Around 9:30AM there was a black Harley-Davidson in the Loading Zone. Kind of a spiffy delivery vehicle, eh? But then I noticed the Illinois license plate on it: BLU NYT. (Click on the image to enlarge it; then click on the Back button on your browser to come back here.)
To a lot of people the plate might mean not anything, but any motorcycle-riding cop would recognize it as indicating the Blue Knights, a motorcycle group with membership limited to active-duty and retired law enforcement officers. After I entered the courthouse, I asked one of the court security officers (CSO) who enforced the Loading Zone in the parking lot, and he told me, "The Woodstock Police Department."
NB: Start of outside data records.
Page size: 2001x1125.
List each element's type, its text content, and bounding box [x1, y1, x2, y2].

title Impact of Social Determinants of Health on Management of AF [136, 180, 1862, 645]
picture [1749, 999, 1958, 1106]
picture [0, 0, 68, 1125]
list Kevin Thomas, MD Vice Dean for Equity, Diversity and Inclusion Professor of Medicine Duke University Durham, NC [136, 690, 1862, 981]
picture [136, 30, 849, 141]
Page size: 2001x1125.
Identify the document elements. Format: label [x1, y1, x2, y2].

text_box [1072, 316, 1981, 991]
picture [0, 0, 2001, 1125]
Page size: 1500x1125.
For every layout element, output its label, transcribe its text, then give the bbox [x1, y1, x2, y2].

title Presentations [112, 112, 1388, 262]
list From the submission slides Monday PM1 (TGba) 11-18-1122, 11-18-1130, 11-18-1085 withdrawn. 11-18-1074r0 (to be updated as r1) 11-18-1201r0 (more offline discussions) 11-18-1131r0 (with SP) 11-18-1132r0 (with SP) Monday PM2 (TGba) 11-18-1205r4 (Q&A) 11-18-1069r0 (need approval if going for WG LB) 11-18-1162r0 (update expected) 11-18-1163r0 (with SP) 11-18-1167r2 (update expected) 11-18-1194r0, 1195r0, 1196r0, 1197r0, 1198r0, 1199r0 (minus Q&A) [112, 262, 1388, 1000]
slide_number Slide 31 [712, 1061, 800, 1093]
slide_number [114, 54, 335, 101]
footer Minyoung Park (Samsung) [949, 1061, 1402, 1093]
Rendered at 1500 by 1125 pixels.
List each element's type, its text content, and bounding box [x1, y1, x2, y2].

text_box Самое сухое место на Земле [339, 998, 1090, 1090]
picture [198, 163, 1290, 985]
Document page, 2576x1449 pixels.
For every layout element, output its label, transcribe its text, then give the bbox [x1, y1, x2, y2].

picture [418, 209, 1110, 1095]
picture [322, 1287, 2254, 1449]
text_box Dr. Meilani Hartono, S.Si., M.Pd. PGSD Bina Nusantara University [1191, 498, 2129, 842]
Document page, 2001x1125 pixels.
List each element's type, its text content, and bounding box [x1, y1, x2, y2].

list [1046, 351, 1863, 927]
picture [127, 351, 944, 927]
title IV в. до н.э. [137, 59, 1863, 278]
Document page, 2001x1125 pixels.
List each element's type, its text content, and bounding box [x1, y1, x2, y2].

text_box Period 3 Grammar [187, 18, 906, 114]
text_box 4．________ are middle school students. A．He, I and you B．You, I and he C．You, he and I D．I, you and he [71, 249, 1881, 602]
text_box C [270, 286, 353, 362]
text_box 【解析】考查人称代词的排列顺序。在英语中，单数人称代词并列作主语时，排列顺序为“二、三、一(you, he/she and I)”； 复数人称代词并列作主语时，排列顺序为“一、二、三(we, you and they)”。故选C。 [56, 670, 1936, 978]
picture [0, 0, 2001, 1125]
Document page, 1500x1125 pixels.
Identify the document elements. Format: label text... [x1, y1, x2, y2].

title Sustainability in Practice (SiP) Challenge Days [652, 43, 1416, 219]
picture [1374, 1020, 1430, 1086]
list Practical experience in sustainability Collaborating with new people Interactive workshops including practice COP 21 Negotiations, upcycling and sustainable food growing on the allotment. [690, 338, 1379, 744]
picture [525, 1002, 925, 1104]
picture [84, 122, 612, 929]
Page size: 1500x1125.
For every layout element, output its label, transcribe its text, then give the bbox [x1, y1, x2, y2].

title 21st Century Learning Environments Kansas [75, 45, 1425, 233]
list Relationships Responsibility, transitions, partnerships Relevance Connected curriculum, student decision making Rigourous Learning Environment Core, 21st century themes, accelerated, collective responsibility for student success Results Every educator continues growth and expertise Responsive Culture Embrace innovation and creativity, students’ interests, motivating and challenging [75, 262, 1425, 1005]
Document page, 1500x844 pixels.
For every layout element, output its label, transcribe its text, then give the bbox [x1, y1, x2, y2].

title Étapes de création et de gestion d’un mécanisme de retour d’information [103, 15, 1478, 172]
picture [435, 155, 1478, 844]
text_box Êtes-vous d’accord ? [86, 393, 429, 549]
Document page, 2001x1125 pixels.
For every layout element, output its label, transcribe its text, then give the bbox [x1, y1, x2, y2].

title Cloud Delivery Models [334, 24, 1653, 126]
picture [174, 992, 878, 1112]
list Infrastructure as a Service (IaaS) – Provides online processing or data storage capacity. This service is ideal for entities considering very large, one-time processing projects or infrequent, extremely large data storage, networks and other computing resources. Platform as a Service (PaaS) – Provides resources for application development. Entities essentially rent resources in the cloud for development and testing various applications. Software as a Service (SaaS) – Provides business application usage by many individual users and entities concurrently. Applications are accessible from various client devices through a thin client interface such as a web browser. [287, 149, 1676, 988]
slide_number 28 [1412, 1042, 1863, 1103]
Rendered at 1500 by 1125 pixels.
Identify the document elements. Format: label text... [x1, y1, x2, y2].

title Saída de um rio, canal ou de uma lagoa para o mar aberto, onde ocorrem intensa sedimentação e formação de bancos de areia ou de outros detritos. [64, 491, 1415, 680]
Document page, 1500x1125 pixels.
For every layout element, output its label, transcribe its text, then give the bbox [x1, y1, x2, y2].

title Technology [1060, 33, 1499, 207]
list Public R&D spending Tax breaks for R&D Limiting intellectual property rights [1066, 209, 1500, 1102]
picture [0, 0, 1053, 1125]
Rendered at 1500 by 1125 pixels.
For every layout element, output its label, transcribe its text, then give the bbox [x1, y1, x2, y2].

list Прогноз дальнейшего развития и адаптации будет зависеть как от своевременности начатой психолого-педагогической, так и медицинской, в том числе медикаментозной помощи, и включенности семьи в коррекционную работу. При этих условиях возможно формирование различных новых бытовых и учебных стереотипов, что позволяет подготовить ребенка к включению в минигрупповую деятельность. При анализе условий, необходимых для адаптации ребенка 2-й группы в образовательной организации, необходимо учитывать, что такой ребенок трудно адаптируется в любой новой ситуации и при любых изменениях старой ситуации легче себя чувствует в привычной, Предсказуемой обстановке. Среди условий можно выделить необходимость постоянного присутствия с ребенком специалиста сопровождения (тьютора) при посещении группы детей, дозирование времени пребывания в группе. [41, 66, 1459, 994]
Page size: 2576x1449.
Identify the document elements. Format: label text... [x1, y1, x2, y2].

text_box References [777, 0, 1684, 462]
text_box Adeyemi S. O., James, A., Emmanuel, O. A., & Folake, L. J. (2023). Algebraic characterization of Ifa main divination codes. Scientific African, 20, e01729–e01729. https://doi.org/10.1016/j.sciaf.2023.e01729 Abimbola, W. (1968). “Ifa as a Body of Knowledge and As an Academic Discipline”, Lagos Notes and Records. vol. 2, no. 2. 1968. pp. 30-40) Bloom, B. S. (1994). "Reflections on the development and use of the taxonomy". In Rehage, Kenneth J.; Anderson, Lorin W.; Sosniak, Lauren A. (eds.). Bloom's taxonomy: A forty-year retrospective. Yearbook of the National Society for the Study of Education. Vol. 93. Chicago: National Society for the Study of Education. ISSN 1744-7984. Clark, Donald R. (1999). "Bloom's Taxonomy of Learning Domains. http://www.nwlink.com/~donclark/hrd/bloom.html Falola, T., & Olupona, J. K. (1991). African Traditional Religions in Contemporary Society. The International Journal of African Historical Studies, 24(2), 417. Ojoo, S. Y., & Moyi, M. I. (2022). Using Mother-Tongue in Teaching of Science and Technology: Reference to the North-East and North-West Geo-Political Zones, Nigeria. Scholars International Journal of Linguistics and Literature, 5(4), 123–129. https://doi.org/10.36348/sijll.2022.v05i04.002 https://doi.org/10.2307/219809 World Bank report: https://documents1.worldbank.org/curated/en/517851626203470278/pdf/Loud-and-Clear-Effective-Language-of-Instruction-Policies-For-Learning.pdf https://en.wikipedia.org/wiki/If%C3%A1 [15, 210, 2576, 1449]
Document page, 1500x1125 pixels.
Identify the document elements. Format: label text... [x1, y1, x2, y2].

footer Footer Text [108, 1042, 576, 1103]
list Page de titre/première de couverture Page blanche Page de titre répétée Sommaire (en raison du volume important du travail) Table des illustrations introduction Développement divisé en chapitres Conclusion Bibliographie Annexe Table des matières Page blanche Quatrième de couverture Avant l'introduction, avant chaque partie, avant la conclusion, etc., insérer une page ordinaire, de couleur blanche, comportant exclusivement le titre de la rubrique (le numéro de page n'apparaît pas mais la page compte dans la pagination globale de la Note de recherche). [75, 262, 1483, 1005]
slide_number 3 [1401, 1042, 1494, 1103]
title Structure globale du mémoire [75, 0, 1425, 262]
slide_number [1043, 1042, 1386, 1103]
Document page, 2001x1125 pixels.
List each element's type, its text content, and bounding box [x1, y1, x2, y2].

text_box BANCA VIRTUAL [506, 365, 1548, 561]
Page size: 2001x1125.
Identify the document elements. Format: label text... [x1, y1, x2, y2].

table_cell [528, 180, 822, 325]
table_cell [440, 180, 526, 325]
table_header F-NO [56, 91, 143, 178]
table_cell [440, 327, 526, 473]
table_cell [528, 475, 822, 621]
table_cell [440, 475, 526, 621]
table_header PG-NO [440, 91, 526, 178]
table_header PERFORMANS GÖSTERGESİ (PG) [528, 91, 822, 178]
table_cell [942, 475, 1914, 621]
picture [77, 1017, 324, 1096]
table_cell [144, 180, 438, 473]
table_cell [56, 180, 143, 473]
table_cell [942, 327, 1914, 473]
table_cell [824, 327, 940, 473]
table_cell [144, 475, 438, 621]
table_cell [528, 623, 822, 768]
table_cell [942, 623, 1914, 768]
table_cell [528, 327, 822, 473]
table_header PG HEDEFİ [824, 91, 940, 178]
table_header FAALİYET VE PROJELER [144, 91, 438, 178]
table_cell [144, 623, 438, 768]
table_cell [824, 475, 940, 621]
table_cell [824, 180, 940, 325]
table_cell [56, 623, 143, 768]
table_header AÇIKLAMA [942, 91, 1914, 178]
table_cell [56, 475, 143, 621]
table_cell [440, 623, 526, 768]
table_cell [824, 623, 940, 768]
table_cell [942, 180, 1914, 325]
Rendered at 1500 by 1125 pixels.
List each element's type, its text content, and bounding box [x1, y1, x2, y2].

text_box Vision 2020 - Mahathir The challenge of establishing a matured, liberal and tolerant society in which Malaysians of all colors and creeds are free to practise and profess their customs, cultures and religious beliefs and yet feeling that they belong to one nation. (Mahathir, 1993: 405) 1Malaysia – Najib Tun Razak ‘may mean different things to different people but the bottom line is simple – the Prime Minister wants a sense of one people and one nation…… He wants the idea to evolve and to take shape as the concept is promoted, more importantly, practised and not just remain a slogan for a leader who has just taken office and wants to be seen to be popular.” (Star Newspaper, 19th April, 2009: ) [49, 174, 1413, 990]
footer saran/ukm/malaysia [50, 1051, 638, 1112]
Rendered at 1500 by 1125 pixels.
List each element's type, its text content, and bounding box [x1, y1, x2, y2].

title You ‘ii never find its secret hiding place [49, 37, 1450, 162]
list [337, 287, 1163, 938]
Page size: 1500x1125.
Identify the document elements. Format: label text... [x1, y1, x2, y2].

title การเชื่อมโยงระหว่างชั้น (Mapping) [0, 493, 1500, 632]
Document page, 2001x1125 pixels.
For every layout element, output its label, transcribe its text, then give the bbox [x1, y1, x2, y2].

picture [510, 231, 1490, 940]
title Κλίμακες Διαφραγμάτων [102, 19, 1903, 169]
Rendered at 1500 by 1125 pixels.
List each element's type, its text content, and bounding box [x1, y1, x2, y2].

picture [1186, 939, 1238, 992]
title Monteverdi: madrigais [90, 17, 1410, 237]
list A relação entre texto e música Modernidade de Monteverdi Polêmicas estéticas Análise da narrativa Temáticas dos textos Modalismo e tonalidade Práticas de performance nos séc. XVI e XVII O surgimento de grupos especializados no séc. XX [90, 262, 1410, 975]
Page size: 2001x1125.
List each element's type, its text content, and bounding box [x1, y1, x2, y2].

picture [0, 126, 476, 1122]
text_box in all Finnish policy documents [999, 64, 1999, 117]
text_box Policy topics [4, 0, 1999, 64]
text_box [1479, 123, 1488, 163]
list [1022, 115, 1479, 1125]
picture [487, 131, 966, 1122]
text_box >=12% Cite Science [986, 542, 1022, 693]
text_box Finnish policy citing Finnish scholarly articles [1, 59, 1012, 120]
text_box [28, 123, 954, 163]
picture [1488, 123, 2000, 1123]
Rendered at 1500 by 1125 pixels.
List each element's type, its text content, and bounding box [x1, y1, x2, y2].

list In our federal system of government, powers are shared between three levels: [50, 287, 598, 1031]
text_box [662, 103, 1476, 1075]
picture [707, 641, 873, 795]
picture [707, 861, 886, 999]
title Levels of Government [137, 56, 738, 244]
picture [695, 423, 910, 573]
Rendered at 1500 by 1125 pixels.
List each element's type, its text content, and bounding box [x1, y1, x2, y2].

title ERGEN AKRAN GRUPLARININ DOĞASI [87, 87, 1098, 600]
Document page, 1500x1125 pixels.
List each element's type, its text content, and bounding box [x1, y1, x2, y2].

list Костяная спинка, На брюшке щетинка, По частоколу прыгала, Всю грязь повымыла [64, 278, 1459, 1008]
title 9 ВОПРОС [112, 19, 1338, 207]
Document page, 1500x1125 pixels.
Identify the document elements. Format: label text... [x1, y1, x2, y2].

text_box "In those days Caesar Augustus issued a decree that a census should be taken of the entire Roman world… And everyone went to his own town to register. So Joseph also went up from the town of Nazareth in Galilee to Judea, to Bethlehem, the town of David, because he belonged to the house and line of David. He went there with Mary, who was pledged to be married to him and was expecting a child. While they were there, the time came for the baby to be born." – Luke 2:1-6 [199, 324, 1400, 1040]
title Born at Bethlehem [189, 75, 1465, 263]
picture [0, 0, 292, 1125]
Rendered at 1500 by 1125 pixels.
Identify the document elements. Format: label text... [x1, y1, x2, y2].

I went on to the third floor and, after a few minutes, I looked out through the west windows and could see that the motorcycle had been moved. When I got back to the parking lot, a friend told me that a uniformed officer with a white shirt had just moved the motorcycle and hadn't looked too happy about it. I had passed him on foot, and my friend was right; the CSO didn't look very happy.
So the question is, why would a uniformed CSO on duty at the front entrance to the courthouse have parked his motorcycle in the Loading Zone, where parking is clearly prohibited? Was he late for work? Did he want it parked "up front" where he could keep an eye on it from the front entrance? Did he feel "entitled" to park there, because he thought he could do so with impunity? It's a motor vehicle; that's all it is. It belongs legally parked.
Recently I wrote about how cops (and other law enforcement types) ought to be the first to obey the laws, not the last. Had a Woodstock police officer circulated through the parking lot this morning, would he have stopped and ticketed the motorcycle?
Although someone posted a comment to a different article not too long ago that the Woodstock Police Department does not enforce violations on the government center parking lot, it does. The CSOs know it; the City of Woodstock knows it, and its police officers know it.
Whether or not they "patrol" it, looking for violations, is a different story. They should. Whether they do or not, I don't know. Do they ticket stop-sign runners? Handicap parking violators? Parking space violators?
They definitely should not need to enforce parking laws against employees of the Sheriff's Department. I know from experience that cops do not like to ticket other cops.